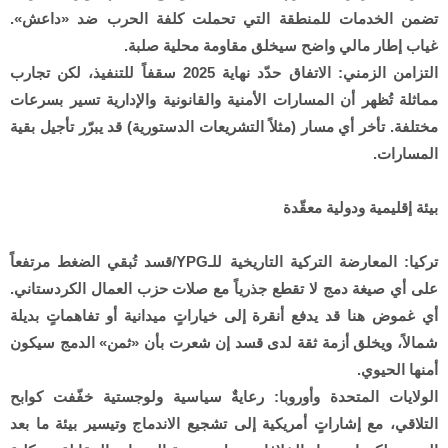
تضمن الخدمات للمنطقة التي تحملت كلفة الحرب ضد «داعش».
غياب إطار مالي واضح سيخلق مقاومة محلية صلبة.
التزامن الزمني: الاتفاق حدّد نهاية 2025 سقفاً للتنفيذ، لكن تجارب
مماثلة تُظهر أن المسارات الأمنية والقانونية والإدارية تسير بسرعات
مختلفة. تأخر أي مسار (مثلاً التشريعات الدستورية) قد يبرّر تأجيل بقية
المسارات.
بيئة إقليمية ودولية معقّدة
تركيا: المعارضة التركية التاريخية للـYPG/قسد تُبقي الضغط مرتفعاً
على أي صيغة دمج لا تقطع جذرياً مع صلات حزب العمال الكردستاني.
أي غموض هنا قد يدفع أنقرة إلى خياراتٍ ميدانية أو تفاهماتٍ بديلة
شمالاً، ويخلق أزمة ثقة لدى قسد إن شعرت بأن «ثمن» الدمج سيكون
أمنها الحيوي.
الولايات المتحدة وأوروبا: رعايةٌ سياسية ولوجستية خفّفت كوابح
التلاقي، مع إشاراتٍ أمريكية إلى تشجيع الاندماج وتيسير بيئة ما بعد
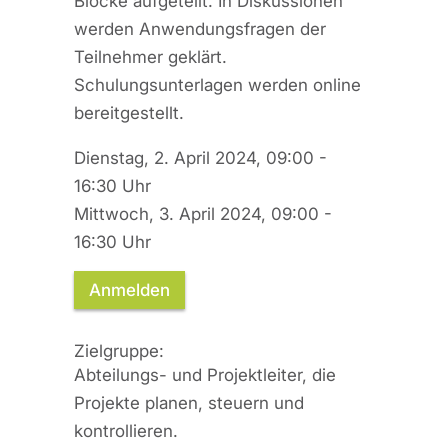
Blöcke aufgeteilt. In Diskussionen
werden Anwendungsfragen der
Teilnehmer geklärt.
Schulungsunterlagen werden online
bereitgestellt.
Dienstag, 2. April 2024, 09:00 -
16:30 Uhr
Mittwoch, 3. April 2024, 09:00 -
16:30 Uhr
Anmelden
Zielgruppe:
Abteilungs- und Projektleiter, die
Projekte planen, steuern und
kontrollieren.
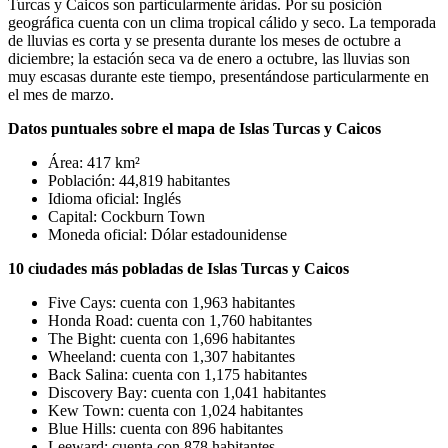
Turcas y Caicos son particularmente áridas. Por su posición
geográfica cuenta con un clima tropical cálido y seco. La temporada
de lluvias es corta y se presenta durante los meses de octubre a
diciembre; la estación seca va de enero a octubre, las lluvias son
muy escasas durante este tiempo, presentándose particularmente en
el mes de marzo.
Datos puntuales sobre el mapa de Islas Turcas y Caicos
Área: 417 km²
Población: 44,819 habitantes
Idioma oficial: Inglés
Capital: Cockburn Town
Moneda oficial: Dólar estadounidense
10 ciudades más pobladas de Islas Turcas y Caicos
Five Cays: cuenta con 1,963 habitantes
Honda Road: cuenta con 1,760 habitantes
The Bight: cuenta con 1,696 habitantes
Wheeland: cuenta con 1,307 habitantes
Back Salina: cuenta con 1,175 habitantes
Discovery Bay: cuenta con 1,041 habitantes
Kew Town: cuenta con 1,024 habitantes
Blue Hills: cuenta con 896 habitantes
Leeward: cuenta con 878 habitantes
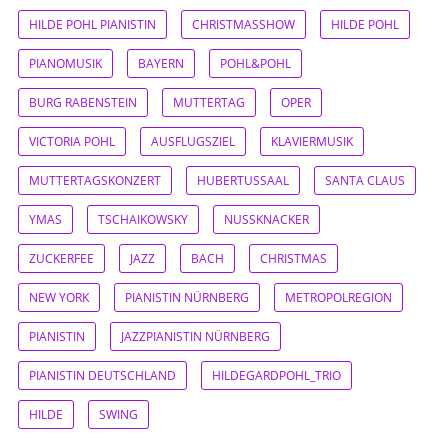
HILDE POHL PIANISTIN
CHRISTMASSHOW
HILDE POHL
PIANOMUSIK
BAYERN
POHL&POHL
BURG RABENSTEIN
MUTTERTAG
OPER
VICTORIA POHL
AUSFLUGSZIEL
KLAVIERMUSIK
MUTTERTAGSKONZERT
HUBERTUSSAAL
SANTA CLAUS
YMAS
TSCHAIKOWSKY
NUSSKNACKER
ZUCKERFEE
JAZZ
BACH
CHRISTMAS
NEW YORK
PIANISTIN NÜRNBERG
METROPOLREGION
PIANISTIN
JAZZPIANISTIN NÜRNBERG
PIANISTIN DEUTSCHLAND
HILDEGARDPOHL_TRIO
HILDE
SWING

*TASK TO COMPLETE:*
Please write out, exactly as they appear above, only the lines in the stretch from the line with "geográfica cuenta con" through the line with "10 ciudades más".

*TASK ANSWER:*
geográfica cuenta con un clima tropical cálido y seco. La temporada
de lluvias es corta y se presenta durante los meses de octubre a
diciembre; la estación seca va de enero a octubre, las lluvias son
muy escasas durante este tiempo, presentándose particularmente en
el mes de marzo.
Datos puntuales sobre el mapa de Islas Turcas y Caicos
Área: 417 km²
Población: 44,819 habitantes
Idioma oficial: Inglés
Capital: Cockburn Town
Moneda oficial: Dólar estadounidense
10 ciudades más pobladas de Islas Turcas y Caicos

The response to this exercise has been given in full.